The 100 buries a grim heart beneath layers of sexy fun times
The 100 begs to be placed into a time machine and shot back to 1996—in ways both good and terrible. With its often wooden acting and cheapo production values, The 100 recalls the mostly unwatchable spate of science-fiction shows that networks shoveled onto the air in the wake of The X-Files’ success. It’s not a show to watch if you want to be particularly challenged, and it’s constantly reminding viewers of things they likely already know. It’s possible to stop watching for 15 to 20 minutes, pick up again, and not really miss a beat, so intent is each episode on endlessly summarizing itself and the characters’ goals.

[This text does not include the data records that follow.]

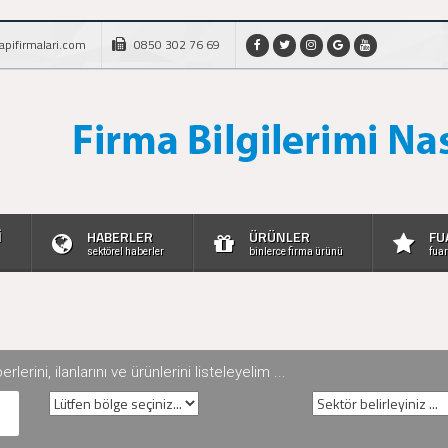
apifirmalari.com
0850 302 76 69
İ
HABERLER
ÜRÜNLER
FU
sektörel haberler
binlerce firma ürünü
fuar
rini, ilanlarını ve ürünlerini listeleyelim ...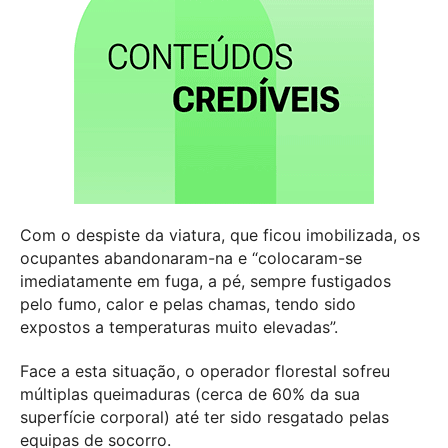
Com o despiste da viatura, que ficou imobilizada, os
ocupantes abandonaram-na e “colocaram-se
imediatamente em fuga, a pé, sempre fustigados
pelo fumo, calor e pelas chamas, tendo sido
expostos a temperaturas muito elevadas”.
Face a esta situação, o operador florestal sofreu
múltiplas queimaduras (cerca de 60% da sua
superfície corporal) até ter sido resgatado pelas
equipas de socorro.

Yet it’s also a little sad that The 100 couldn’t exist in 1996, because the ideal way to watch it would have been to come across it in first-run syndication at 2 in the morning while nursing a drunken stupor—then immediately leaping on AOL to discuss the latest episode with the five other people who watch the show. It feels in many ways like a show unstuck in time. Like so many of those ’90s sci-fi shows, its obviously terrible elements distract from a core that’s surprisingly thoughtful and mature. In that way, it feels like the kind of show a handful of people will turn into their favorite show ever, then sing the praises of for the next several years whenever the subject of beloved canceled series comes up.
The dichotomy between the weak and compelling halves of The 100 is neatly summed up by the fact that, because this is a CW show, much of the show’s drama depends on which of the blandly attractive model types will sleep together on the program’s post-apocalyptic Earth surface. And yet when that’s going on, the adults (and, literally, they’re the show’s adult characters) are up in a giant space station—cobbled together from 12 smaller ones—called The Ark, trying to decide whether to intentionally murder 300 people to make sure everybody else will have enough oxygen. Yes, it’s yet another end-of-the-world show, but this one makes sure every silver lining comes complete with at least a dozen clouds. In one episode, a group of characters is able to communicate good news to another group much too late to stop something terrible from happening. Life in the world of The 100 is incredibly hot and attractive and filled with sexy sex—but it’s also nasty, brutish, and short.
Based on a book (and soon-to-be book series) by Kass Morgan, The 100 takes place in a world where humanity bombed itself into oblivion almost a century ago. A small number of survivors rode out the nuclear war in their space stations, then gradually found a way to come together, and the series takes as its protagonists their grandchildren (the adults) and great-grandchildren (the horny teenagers). The adults on The Ark struggle to assure the species’ survival as supplies run devastatingly low. Thus, they take a slim chance. One hundred juvenile delinquents, rather than being killed, will be sent down to the surface of the planet far below, to see if it has recovered from the nuclear holocaust. Once there, they are to set out for a former military outpost that should have enough supplies to last them for two years—provided the planet’s surface isn’t too irradiated.
As shepherded to the screen by Jason Rothenberg, there’s a surprising weight to the world of The 100. Sure, most of the tropes are dystopian clichés—only one child per family, resources running low, mutant animals, all crimes punishable by death, mysterious “others” watching everything that’s happening—but the scripts by Rothenberg and his writing staff (which includes Elizabeth Craft and Sarah Fain, alumnae of Angel, Dollhouse, and The Shield) palpably convey the desperation of those on The Ark and keep the goals for the kids on the Earth’s surface refreshingly small-scale. The first episode, for instance, is mostly about trying to cross a river, while later ones will be about tracking down a missing friend or trying to send a message to the sky once a radio is stolen. Flashbacks to earlier years onboard The Ark also convey the perils of growing up in such a surreal environment.
Unfortunately, the stuff down on Earth is significantly behind what’s going on up on The Ark. Where there’s an impressively grim demeanor to stories set there (and a cast that includes Henry Ian Cusick, Isaiah Washington, and Paige Turco to give them even more gravitas), the series feels like it’s rotating through an endless series of mystery show tropes in the on-Earth segments. Surprisingly for a CW show, however, the series is split about evenly between the two settings, and even the show’s largely uninteresting teen cast becomes more intriguing once the show delves into its Ark-set backstories. That’s not enough to improve the latest endless iteration of “two girls who like the same boy are forced to work together,” but it comes closer than expected.
There are warning signs all over The 100, like the series’ general lack of visual imagination or the fact that The CW sent out episodes five and six—but not episodes two, three, and four—for review. But there’s also something impressive about a series that’s willing to let its audience contemplate how horrifying it would be to live in a world where the oxygen is running out. The CW’s promotional campaign for The 100 seems most interested in its pretty people and its two-faced deer, but in between all of that, Rothenberg and company are sneaking in a surprisingly sophisticated look at a world filled with want.